Wednesday, January 16th, 2013
Kate Nash taking Girl Talk on the road; boys also welcome but they have to sit quietly.
Christopher DadeyConsidering that touring North American is an expensive proposition for a British artist, it’s pretty commendable that for her first two albums – her 2007 debut Made Of Bricks and 2010’s My Best Friend Is You – Kate Nash managed to not only come through town twice, but first play a relatively intimate club show for her devoted fanbase before stepping up to a bigger room the second time around (Mod Club then Phoenix, both times).
Considering that she no longer has major label dollars backing her – she bought herself out of her record contract after finishing up with Friend in favour of crowdfunding and self-releasing future efforts – it might not be reasonable to expect the pattern to continue, but apparently it might. Hot on the heels of announcing the March 5 release of her third album Girl Talk, Nash has scheduled a North American tour that brings her to town on March 15 to play her smallest stage yet, The Horseshoe Tavern. Tickets for that show are $18.50, on sale this Friday, and interpreting the cozier room as an indication her fanbase is shrinking is probably a mistake – that Best Friend Mod Club show in April 2010 was jammed, and not by folks who seemed like an uneven sophomore effort would diminish their devotion.
It will be interesting to see where Girl Talk takes Nash. Best Friend found her torn between the sassy-catchy piano-pop that she excels at, and the riot grrrl-inspired punk that she’s rather less good at but also clearly determined to stick to.
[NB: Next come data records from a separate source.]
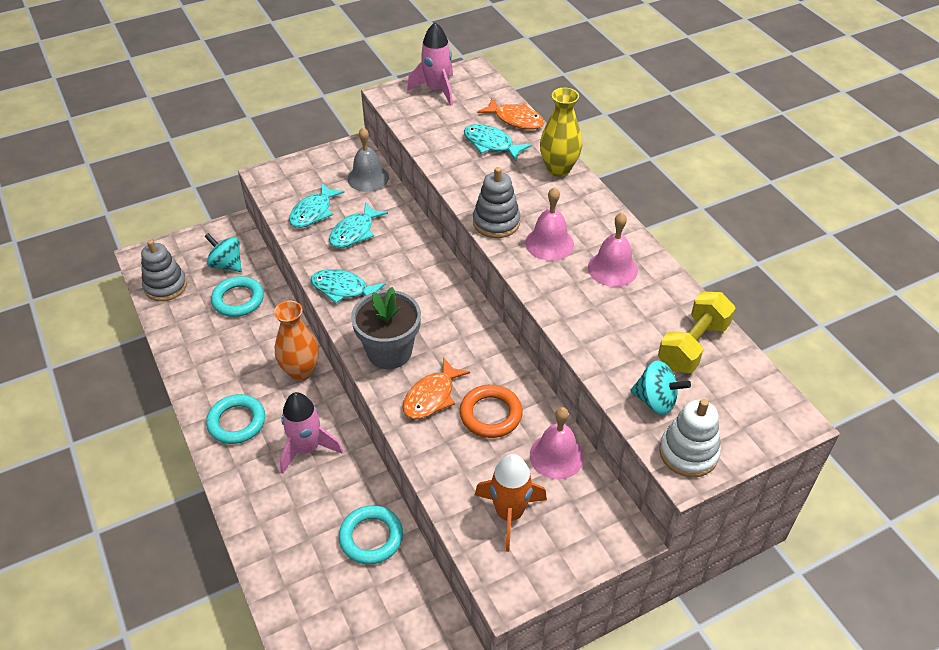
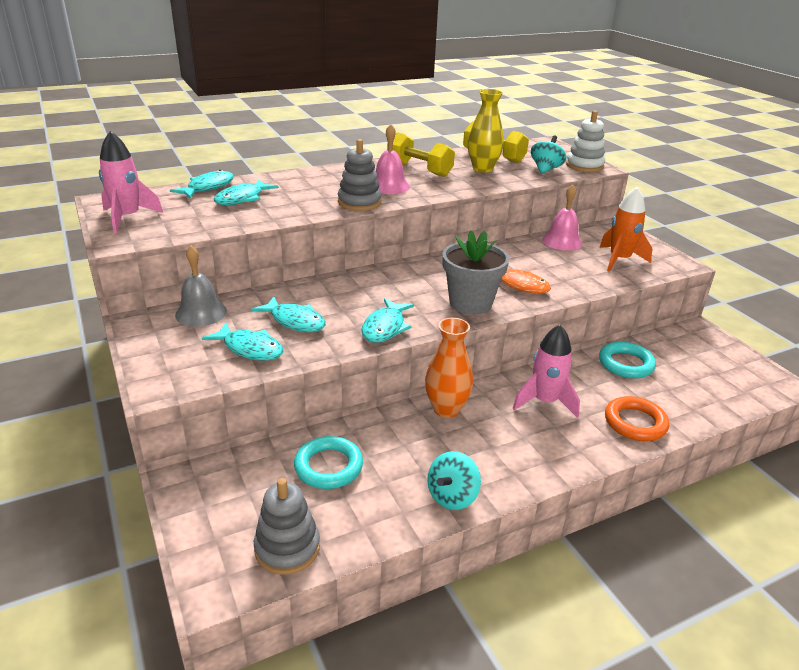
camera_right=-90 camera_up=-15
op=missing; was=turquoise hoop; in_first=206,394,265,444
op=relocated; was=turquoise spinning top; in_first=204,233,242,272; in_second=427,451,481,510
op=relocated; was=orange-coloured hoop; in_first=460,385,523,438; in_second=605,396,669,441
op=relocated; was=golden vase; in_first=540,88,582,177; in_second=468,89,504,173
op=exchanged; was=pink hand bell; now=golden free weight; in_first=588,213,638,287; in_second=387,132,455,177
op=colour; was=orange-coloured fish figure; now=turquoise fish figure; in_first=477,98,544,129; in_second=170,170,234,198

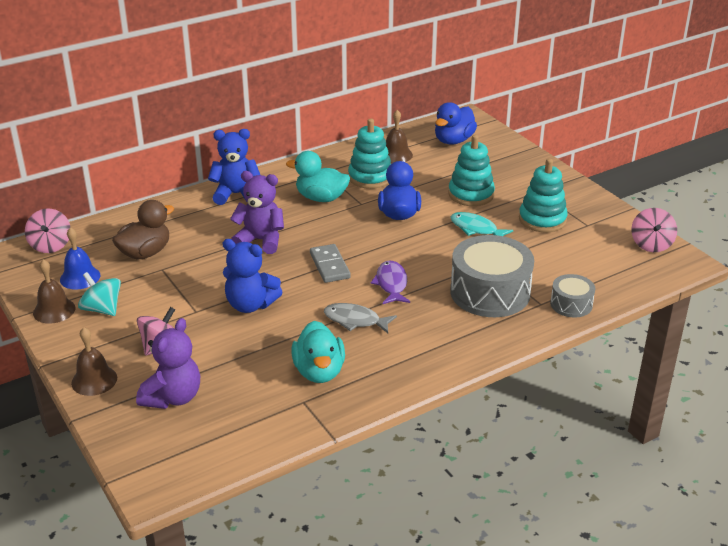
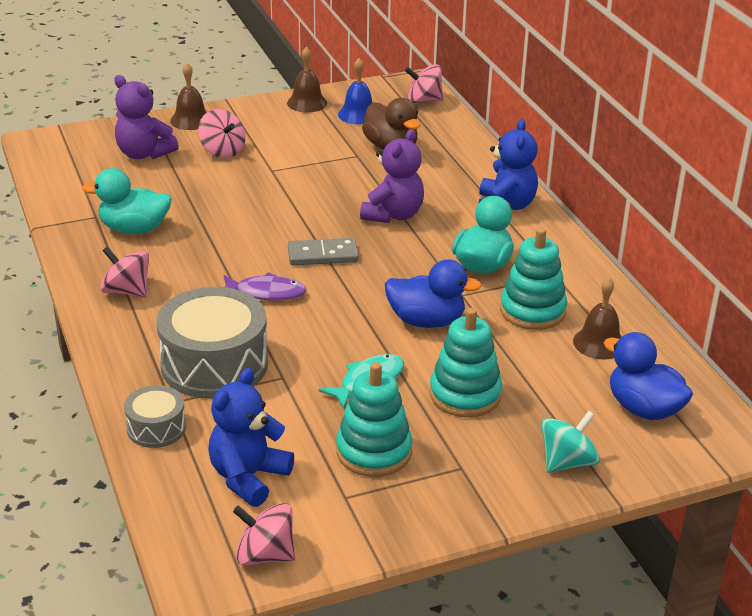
camera_right=100 camera_up=0
op=missing; was=grey fish figure; in_first=324,303,397,333
op=appeared; now=pink spinning top; in_second=100,246,149,298
op=relocated; was=turquoise spinning top; in_first=78,272,121,316; in_second=541,411,600,473
op=relocated; was=royal blue stuffed bear; in_first=223,239,283,313; in_second=208,368,294,507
Last Fall’s Death Proof EP had far more guitars than piano, but checked the abrasiveness for melody so the optimist might see this as evidence that a happy balance could still be found. A speculative track listing for Girl Talk doesn’t make it seem like her pen has gotten any less pointed, but hopefully there’ll be more singing that shrieking. The first single from the new record, made available to stream last week, is certainly promising.
Canadian Musicfest is usually all filled up with – wait for it – Canadian music, but the ever-expanding list of showcasing artists has got a pretty strong international flavour this year; certainly more than recent years… assuming that there isn’t a spate of last-minute cancellations like last year. There’s a solid Scandinavian bloc of acts that I’ll talk about at a later date, but also a couple of BBC Sound of 2013 finalists coming to town. Scottish electro-pop trio CHVRCHES – who came in fifth in the BBC polling – will headline The Mod Club on March 20, and post-punk stabby-guitar quintet Savages are at Lee’s Palace on March 23. Advance tickets will be available for both, and festival wristbands will also get you in. If they don’t sell out via tickets first. Clash and DIY have introductory features on CHVRCHES.
If you were thinking that with The Joy Formidable’s new album Wolf’s Law due out next week that an advance stream should be showing up soon, then you would be correct, and Rolling Stone has it. Mancunian Matters has an interview with frontwoman Ritzy Bryan.
Stream: The Joy Formidable / Wolf’s Law
Video: Bloc Party – “Truth”
The Stool Pigeon has an interview with Veronica Falls, whose new album Waiting For Something To Happen is out February 12. They’re also releasing a limited-edition covers EP on or around the same day, and I warn you – of the 300 copies being made, at most only 299 remain. They’re at The Garrison on March 12.
Video: Johnny Marr – “Upstarts”
Stream: New Order / Lost Sirens
And if you like your Marr and Sumner together in one convenient package – perhaps with a side of Pet Shop Boys – then Slicing Up Eyeballs is pleased to report that the 1991 debut from Electronic will be getting a double-disc reissue on April 8, enhanced with bonus tracks.
Finally, because there’s no shortage of interesting David Bowie surfacing every day, there’s interviews with producer Tony Visconti and guitarist Earl Slick about the recording sessions for The Next Day at The Guardian and Rolling Stone. Bowie himself may not be interested in talking about the new album, out March 12, but his collaborators certainly are. And additionally, The Quietus challenges the myth that Bowie had turned into a recluse over the past 10 years while The Line Of Best Fit has helpfully compiled clips of Bowie’s best musical moments over the past 20 years – because despite conventional wisdom, there were more than a few.